• _Work required_
All entries below are to be written out again exactly, but no picture is to be copied.

Camera settings data:
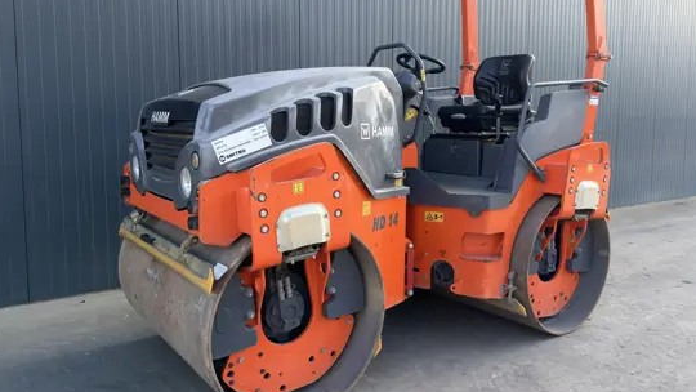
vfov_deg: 37.8
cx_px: 343
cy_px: 181
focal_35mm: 31
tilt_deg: -4.5
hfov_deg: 62.6
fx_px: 572
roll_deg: -0.1
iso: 80
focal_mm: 6.76
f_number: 1.78
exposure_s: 1/702
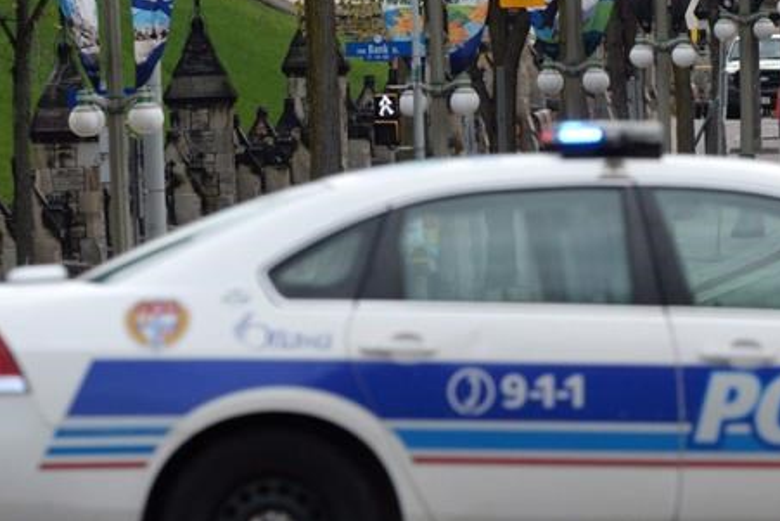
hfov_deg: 2.3
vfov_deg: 1.5
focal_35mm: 909
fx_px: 19700
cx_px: 801
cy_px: 136
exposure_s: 1/800
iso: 1250
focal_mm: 400
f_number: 11
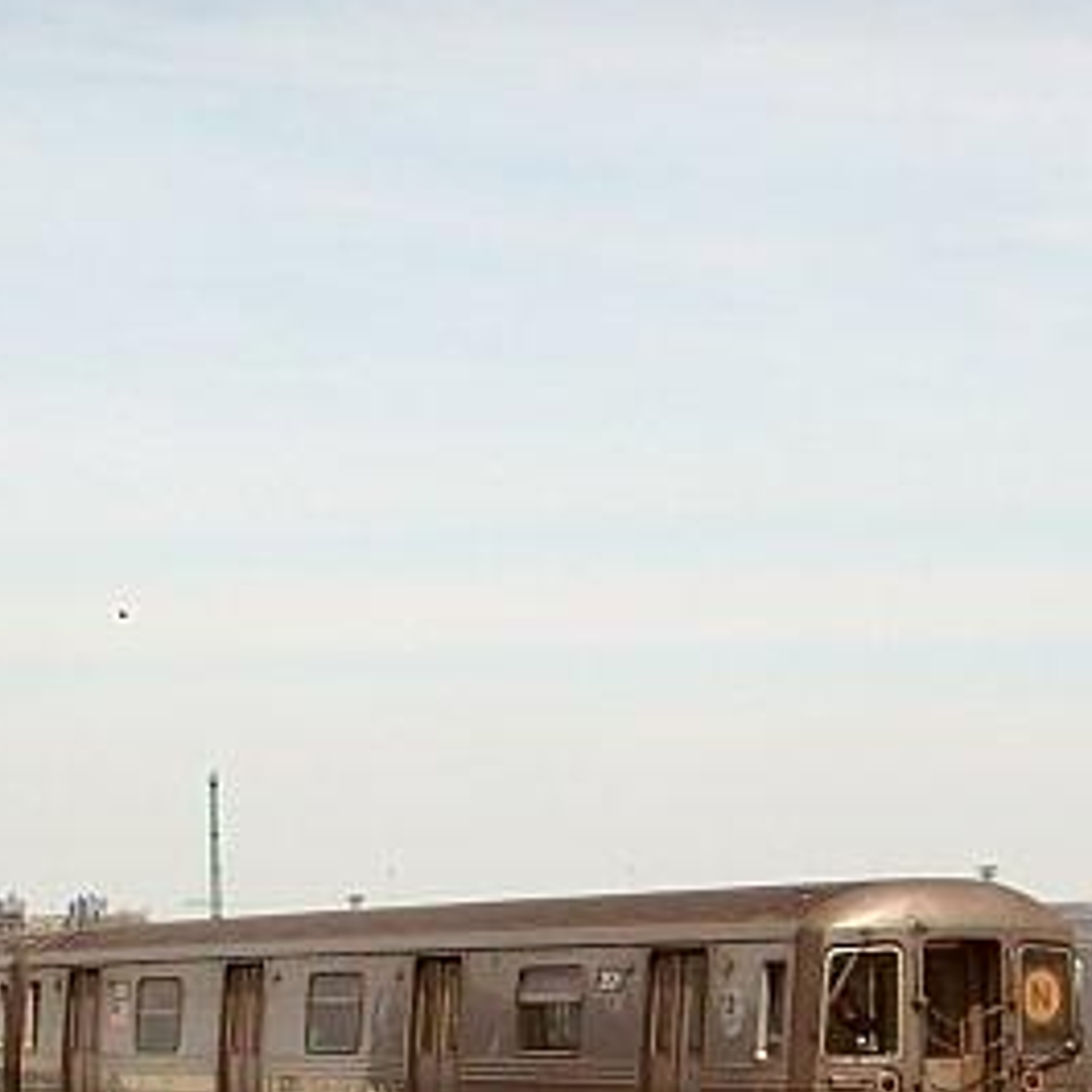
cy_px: 1026
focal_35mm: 127
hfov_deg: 13.7
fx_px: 4533
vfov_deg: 13.6
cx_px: 562
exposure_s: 1/750
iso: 50
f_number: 3.6
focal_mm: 8.6
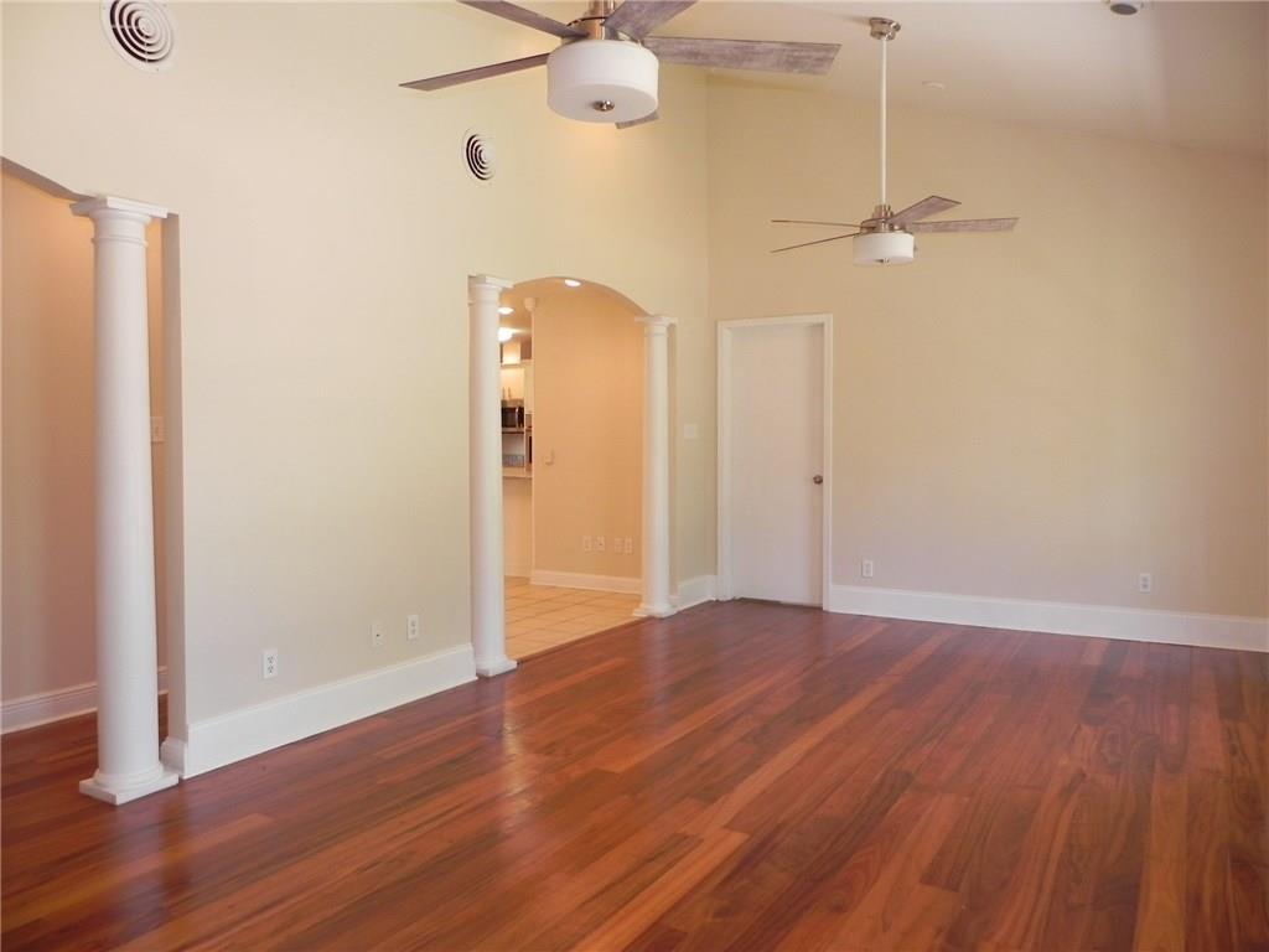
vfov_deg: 53.1
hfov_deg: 67.3
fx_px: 953
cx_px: 634
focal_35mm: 26
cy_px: 476
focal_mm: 4.6
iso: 160
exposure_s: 1/46.1
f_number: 2.8
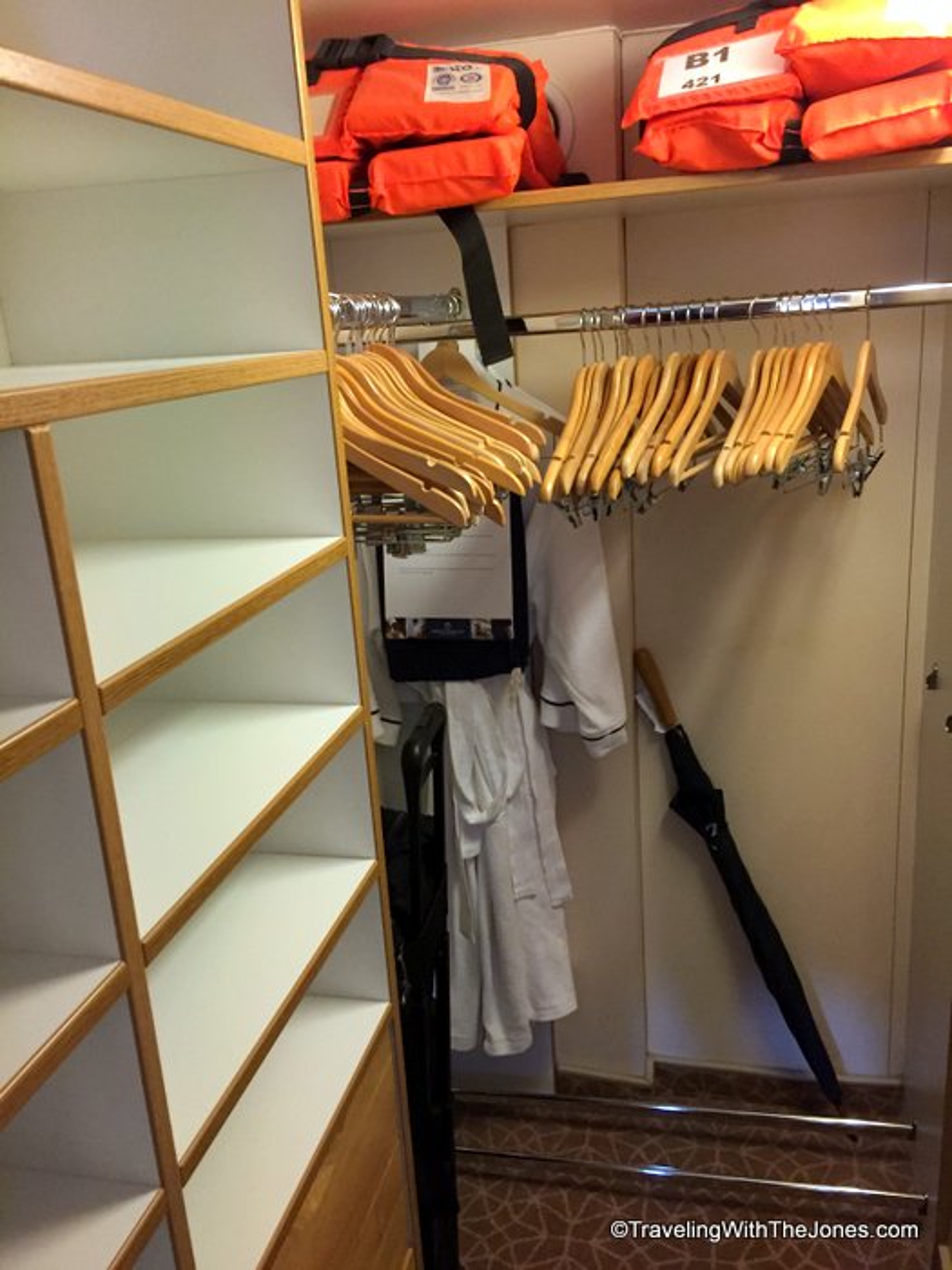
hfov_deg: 48.2
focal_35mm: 29
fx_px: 1063
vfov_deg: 61.7
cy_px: 635
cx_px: 476
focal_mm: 4.15
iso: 320
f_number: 2.2
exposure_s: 1/33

• _Response for this exercise_
vfov_deg: 37.8
cx_px: 343
cy_px: 181
focal_35mm: 31
tilt_deg: -4.5
hfov_deg: 62.6
fx_px: 572
roll_deg: -0.1
iso: 80
focal_mm: 6.76
f_number: 1.78
exposure_s: 1/702
hfov_deg: 2.3
vfov_deg: 1.5
focal_35mm: 909
fx_px: 19700
cx_px: 801
cy_px: 136
exposure_s: 1/800
iso: 1250
focal_mm: 400
f_number: 11
cy_px: 1026
focal_35mm: 127
hfov_deg: 13.7
fx_px: 4533
vfov_deg: 13.6
cx_px: 562
exposure_s: 1/750
iso: 50
f_number: 3.6
focal_mm: 8.6
vfov_deg: 53.1
hfov_deg: 67.3
fx_px: 953
cx_px: 634
focal_35mm: 26
cy_px: 476
focal_mm: 4.6
iso: 160
exposure_s: 1/46.1
f_number: 2.8
hfov_deg: 48.2
focal_35mm: 29
fx_px: 1063
vfov_deg: 61.7
cy_px: 635
cx_px: 476
focal_mm: 4.15
iso: 320
f_number: 2.2
exposure_s: 1/33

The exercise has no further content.